This talk is part of the NLP Seminar Series.

Resolving the Human Subjects Status of Machine Learning’s Crowdworkers

Divyansh Kaushik, Language Technologies Institute, Carnegie Mellon University
Date: 11:00am - 12:00 noon PT, Aug 11 2022
Venue: Zoom (link hidden)

Abstract

In recent years, machine learning (ML) has come to rely more heavily on crowdworkers, both for building bigger datasets and for addressing research questions requiring human interaction or judgment. Owing to the diverse tasks performed by crowdworkers, and the myriad ways the resulting datasets are used, it can be difficult to determine when these individuals are best thought of as workers, versus as human subjects. These difficulties are compounded by conflicting policies, with some institutions and researchers treating all ML crowdwork as human subjects research, and other institutions holding that ML crowdworkers rarely constitute human subjects. Additionally, few ML papers involving crowdwork mention IRB oversight, raising the prospect that many might not be in compliance with ethical and regulatory requirements. In this talk, I will focus on research in natural language processing to investigate the appropriate designation of crowdsourcing studies and the unique challenges that ML research poses for research oversight. Crucially, under the U.S. Common Rule, these judgments hinge on determinations of "aboutness", both whom (or what) the collected data is about and whom (or what) the analysis is about, a determination that can often be hard to make in ML. I will also discuss a potential loophole that exists in the Common Rule, where researchers can elude research ethics oversight by splitting data collection and analysis into distinct studies. We offer several policy recommendations to address these concerns.

Bio

Divyansh Kaushik is a PhD Candidate at the Language Technologies Institute in the School of Computer Science at Carnegie Mellon University, and a Science and Technology Policy Fellow at the Federation of American Scientists. At CMU, he is part of the Approximately Correct Machine Intelligence (ACMI) Lab, and is advised by Dr. Eduard Hovy and Dr. Zachary Lipton.
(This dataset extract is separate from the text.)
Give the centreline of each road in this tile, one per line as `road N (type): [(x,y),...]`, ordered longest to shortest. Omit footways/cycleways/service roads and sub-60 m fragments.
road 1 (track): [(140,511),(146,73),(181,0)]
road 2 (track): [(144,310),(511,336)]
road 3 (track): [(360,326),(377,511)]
He is an Amazon Graduate Research Fellow and broadly, his research specifically focuses on exploring how we can use different forms of human feedback to robustify NLP systems. Over the years, my work has been supported by Amazon AI, Pricewaterhouse Coopers, and Facebook AI. His work has been recognized by several awards and presentations at top conferences. He frequently writes about several policy issues, with recent pieces appearing in Forbes, The Dispatch, and Issues in Science and Technology.